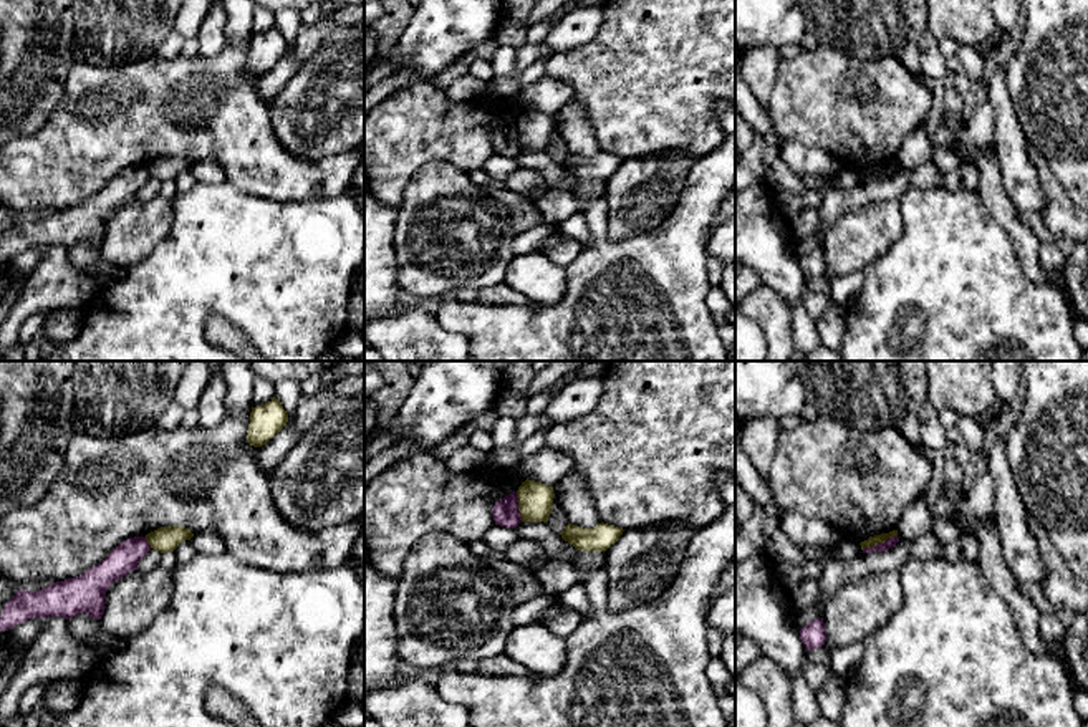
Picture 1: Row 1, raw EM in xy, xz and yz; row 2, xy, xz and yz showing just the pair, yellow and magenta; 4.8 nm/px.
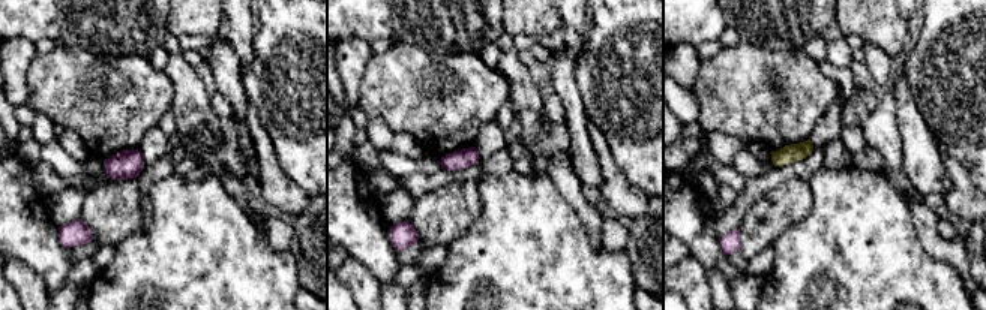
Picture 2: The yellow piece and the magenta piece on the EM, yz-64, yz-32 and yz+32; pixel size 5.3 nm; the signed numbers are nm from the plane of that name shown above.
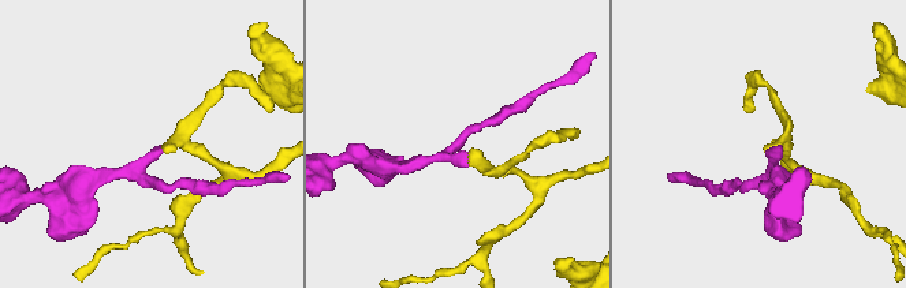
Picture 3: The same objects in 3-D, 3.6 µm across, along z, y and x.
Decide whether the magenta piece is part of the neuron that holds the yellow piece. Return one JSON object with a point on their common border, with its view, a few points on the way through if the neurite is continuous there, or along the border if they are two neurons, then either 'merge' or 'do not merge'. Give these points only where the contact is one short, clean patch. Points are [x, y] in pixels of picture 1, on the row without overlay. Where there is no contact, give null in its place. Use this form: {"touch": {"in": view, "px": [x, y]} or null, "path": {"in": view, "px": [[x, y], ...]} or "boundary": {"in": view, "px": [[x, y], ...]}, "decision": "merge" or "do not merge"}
{"touch": {"in": "yz", "px": [880, 171]}, "boundary": {"in": "yz", "px": [[896, 164], [863, 179]]}, "decision": "do not merge"}

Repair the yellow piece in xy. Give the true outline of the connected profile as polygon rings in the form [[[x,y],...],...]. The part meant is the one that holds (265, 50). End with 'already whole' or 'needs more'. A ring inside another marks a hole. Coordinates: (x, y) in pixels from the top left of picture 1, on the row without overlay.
[[[277,26],[262,35],[252,36],[247,71],[253,76],[262,76],[278,63],[286,51],[288,43]]]; already whole

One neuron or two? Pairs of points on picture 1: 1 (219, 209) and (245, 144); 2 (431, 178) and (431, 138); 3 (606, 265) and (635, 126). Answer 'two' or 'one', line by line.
1: two
2: two
3: two

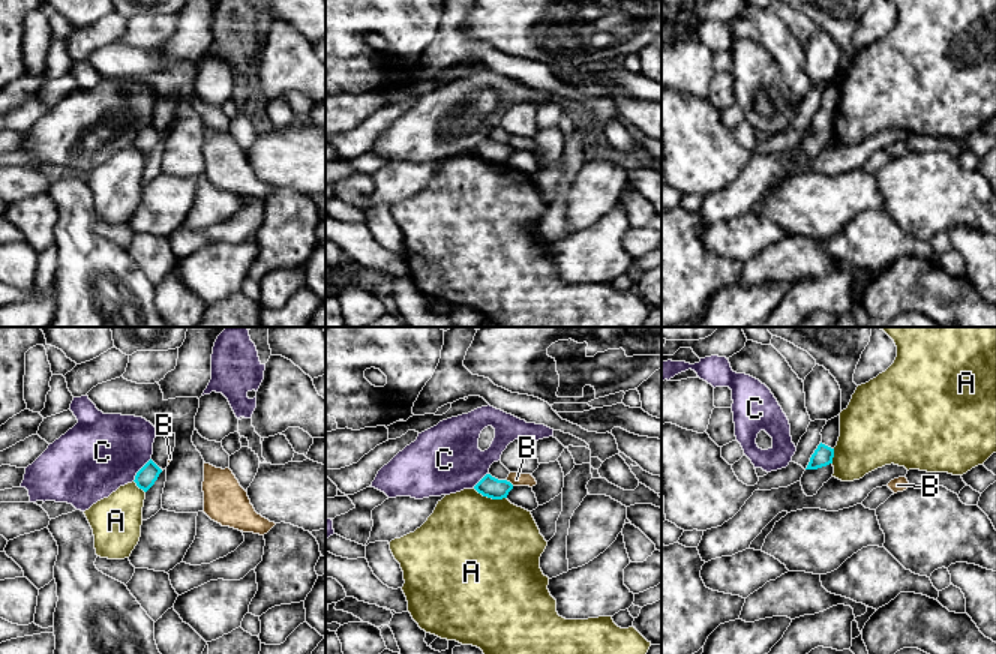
++++++++
## Exercise directions:
Output exactly the lines above that lie between the line with "Picture 2: The" and the line with "Picture 3: The", those two lines included, and no pictures.

## Written answer:
Picture 2: The yellow piece and the magenta piece on the EM, yz-64, yz-32 and yz+32; pixel size 5.3 nm; the signed numbers are nm from the plane of that name shown above.
Picture 3: The same objects in 3-D, 3.6 µm across, along z, y and x.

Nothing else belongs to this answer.